_The data_
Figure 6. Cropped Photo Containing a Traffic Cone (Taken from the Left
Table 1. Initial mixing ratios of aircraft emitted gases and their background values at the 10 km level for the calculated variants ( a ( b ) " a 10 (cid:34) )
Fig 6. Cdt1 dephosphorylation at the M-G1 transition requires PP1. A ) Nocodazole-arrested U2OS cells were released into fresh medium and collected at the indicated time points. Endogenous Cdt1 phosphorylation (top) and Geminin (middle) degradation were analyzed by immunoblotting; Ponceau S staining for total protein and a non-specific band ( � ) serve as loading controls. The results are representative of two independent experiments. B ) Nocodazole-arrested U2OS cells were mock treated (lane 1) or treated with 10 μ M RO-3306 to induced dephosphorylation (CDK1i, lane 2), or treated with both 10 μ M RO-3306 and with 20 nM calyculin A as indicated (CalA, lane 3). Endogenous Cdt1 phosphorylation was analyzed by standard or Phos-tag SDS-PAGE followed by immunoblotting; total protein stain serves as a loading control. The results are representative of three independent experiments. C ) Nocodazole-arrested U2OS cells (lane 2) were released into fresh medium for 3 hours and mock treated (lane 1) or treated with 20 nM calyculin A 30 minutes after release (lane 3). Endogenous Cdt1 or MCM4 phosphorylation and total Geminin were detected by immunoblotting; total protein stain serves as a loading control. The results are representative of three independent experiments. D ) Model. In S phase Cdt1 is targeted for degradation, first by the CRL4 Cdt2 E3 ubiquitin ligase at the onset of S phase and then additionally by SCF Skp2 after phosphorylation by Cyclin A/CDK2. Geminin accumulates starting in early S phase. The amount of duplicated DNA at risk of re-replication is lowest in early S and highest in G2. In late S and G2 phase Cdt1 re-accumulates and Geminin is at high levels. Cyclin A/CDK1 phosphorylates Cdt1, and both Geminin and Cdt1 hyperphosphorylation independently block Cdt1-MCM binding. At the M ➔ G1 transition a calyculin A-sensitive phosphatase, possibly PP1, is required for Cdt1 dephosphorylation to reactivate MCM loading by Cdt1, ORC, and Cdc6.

_Exercise aim_
Each line above needs to be written out again exactly.

_Result of this exercise_
Figure 6. Cropped Photo Containing a Traffic Cone (Taken from the Left
Table 1. Initial mixing ratios of aircraft emitted gases and their background values at the 10 km level for the calculated variants ( a ( b ) " a 10 (cid:34) )
Fig 6. Cdt1 dephosphorylation at the M-G1 transition requires PP1. A ) Nocodazole-arrested U2OS cells were released into fresh medium and collected at the indicated time points. Endogenous Cdt1 phosphorylation (top) and Geminin (middle) degradation were analyzed by immunoblotting; Ponceau S staining for total protein and a non-specific band ( � ) serve as loading controls. The results are representative of two independent experiments. B ) Nocodazole-arrested U2OS cells were mock treated (lane 1) or treated with 10 μ M RO-3306 to induced dephosphorylation (CDK1i, lane 2), or treated with both 10 μ M RO-3306 and with 20 nM calyculin A as indicated (CalA, lane 3). Endogenous Cdt1 phosphorylation was analyzed by standard or Phos-tag SDS-PAGE followed by immunoblotting; total protein stain serves as a loading control. The results are representative of three independent experiments. C ) Nocodazole-arrested U2OS cells (lane 2) were released into fresh medium for 3 hours and mock treated (lane 1) or treated with 20 nM calyculin A 30 minutes after release (lane 3). Endogenous Cdt1 or MCM4 phosphorylation and total Geminin were detected by immunoblotting; total protein stain serves as a loading control. The results are representative of three independent experiments. D ) Model. In S phase Cdt1 is targeted for degradation, first by the CRL4 Cdt2 E3 ubiquitin ligase at the onset of S phase and then additionally by SCF Skp2 after phosphorylation by Cyclin A/CDK2. Geminin accumulates starting in early S phase. The amount of duplicated DNA at risk of re-replication is lowest in early S and highest in G2. In late S and G2 phase Cdt1 re-accumulates and Geminin is at high levels. Cyclin A/CDK1 phosphorylates Cdt1, and both Geminin and Cdt1 hyperphosphorylation independently block Cdt1-MCM binding. At the M ➔ G1 transition a calyculin A-sensitive phosphatase, possibly PP1, is required for Cdt1 dephosphorylation to reactivate MCM loading by Cdt1, ORC, and Cdc6.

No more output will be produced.